_JOB:_ Gather each line of the records where "מנקים" appears.

Segment Start: SOURCE INFORMATION

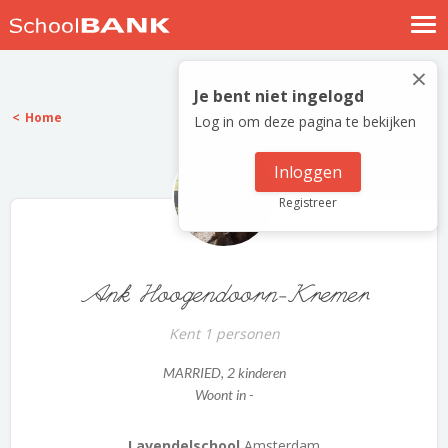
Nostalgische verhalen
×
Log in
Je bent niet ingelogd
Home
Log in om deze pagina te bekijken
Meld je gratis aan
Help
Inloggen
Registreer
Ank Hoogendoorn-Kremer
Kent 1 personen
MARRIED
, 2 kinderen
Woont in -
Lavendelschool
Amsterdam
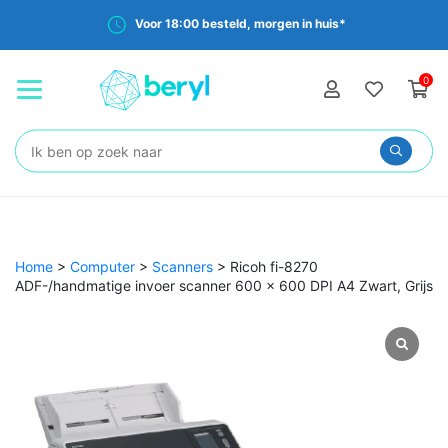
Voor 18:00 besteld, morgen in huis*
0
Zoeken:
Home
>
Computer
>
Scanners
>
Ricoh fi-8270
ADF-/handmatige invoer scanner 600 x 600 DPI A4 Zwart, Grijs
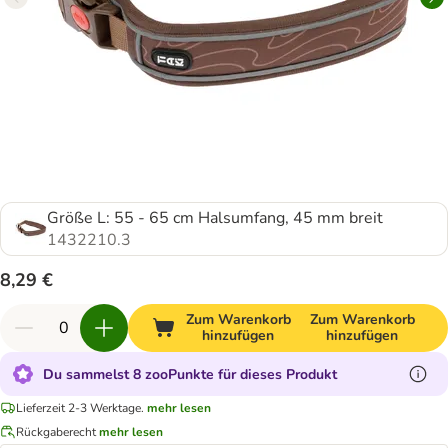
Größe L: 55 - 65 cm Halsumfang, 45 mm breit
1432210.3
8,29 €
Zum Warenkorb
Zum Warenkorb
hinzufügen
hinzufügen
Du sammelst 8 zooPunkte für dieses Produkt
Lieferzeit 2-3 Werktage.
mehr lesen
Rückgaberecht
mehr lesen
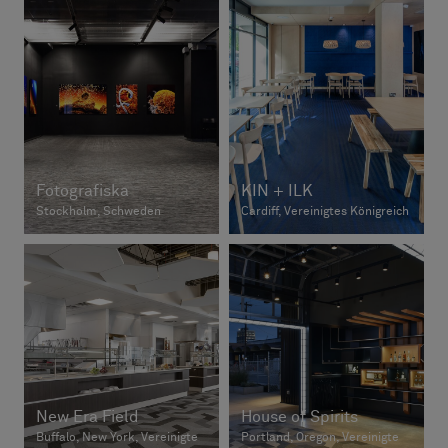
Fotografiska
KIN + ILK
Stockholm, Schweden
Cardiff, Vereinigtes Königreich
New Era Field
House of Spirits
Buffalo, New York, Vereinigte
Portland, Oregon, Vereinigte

Segment End: SOURCE INFORMATION
Segment Start: SOURCE INFORMATION

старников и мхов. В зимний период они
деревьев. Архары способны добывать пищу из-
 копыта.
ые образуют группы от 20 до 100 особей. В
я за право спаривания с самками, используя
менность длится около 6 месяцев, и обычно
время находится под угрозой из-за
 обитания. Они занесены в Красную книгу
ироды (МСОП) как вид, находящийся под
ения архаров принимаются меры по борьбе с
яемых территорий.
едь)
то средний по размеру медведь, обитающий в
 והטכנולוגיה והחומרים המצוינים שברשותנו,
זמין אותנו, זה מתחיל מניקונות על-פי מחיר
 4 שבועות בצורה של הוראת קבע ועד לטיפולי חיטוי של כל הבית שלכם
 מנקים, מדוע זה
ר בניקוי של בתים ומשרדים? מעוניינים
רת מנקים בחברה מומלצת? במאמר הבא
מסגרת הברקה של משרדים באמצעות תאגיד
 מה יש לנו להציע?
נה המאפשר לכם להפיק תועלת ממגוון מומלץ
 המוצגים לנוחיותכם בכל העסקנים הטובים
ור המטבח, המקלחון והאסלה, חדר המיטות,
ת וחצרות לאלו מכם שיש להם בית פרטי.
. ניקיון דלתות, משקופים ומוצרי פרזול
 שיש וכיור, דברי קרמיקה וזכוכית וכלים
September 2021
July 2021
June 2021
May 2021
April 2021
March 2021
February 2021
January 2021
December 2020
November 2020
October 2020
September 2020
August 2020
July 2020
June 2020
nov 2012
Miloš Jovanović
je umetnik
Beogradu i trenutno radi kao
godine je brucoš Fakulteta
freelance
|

Segment End: SOURCE INFORMATION

_RESPONSE:_
 מנקים, מדוע זה
רת מנקים בחברה מומלצת? במאמר הבא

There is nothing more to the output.